In a corollary to this, people often asked me when I was at Trident if I would read a query or a manuscript that someone at Trident had already passed on. There’s a subtle distinction to this from the scenario below. In this situation, the author is being straightforward and also respectful by checking the etiquette before proceeding. In other words, not acting like a Rookie. Having said that, while I never had a problem with that, knowing that we all had very different taste, I’ve heard other agents say that they do. Still, never hurts to ask.

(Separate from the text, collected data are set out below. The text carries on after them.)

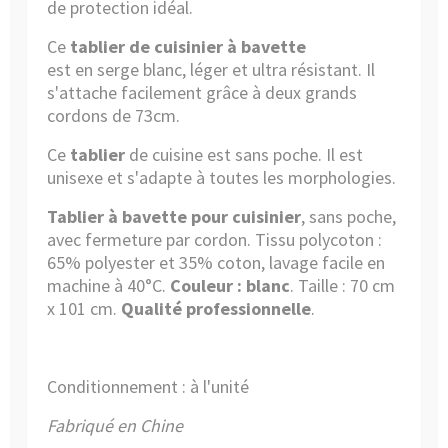
de protection idéal.
Ce
tablier de cuisinier à bavette
est en serge blanc, léger et ultra résistant. Il
s'attache facilement grâce à deux grands
cordons de 73cm.
Ce
tablier
de cuisine est sans poche. Il est
unisexe et s'adapte à toutes les morphologies.
Tablier à bavette pour cuisinier
, sans poche,
avec fermeture par cordon. Tissu polycoton :
65% polyester et 35% coton, lavage facile en
machine à 40°C.
Couleur : blanc
. Taille : 70 cm
x 101 cm.
Qualité professionnelle
.
Conditionnement : à l'unité
Fabriqué en Chine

4. Send exclusive queries. There’s a reference to this on my website. This is an understandable mistake to me. If you’re supposed to send exclusive submissions (well, not to me, but it’s a standard thing), then why not an exclusive query? Most of you reading this, if not all of you, know why this is a mistake. You are only hurting yourself with this one. When I first started, as many of you know, it took me months and months to get through the instant backlog of queries. If you had sent me an exclusive query, you’d be pretty pissed. (Hell, people who had been sending *multiple* queries were pissed off enough, but that’s a different story). As I’ve written about before, this business is nothing if not subjective. Send your query out to lots and lots of agents to increase your chances of finding the perfect one. If you do that one at a time you’re going to be dead long before you’re published.
5. E-mail an agent asking if you can query them or if they accept e-mail queries. Again, understandable. It never hurts to ask, as I just said above. But you’re slowing yourself down and there’s a good chance the agent won’t answer you anyway. So I’ll answer both of these now and then it’s ’nuff said. Yes, you can query them. And check the website for guidelines.

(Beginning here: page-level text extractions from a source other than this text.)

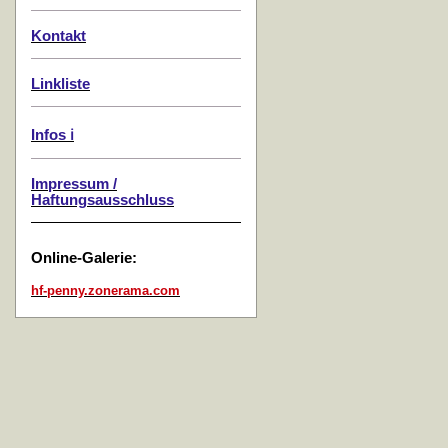
Kontakt
Linkliste
Infos ℹ️
Impressum /
Haftungsausschluss
Online-Galerie:
hf-penny.zonerama.com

6. E-mail an agent asking how to get an agent. I know if you’re reading this blog that you would never do this. And I feel badly when people write and ask me this, I truly do, but I still don’t have enough time to sit down and answer them. If you think about it, it’s pretty labor intensive to sit down and write an e-mail explaining how to find an agent. So if you are savvy enough to figure out my e-mail address, you are savvy enough to do a little research online.
7. Ask an agent, “why do I need an agent?” This is the one that drives me crazy. Inevitably when you’re on a panel at a conference, someone asks this question in a fairly belligerent tone. Look, buddy, I always want to say, it’s not my job to justify my existence to you. If you want to sell your own book and negotiate your own contract (and that’s just the starting place), it truly is not a problem for me. Why anyone wants to come to a conference and antagonize an entire panel of agents, is beyond me. It’s the one Rookie Mistake I really just cannot excuse.
7.a. Post antagonistic comments on an agent’s blog. I understand the urge, I really do. This is a tough business, and rejection hurts–I know, I’ve been rejected too. But 1. it’s bad energy and 2. if you must do it, I suggest you do it anonymously. It’s a very small business, and chances are I know your editor or agent and am old friends with him/her. Do you really want this kind of thing getting back to them?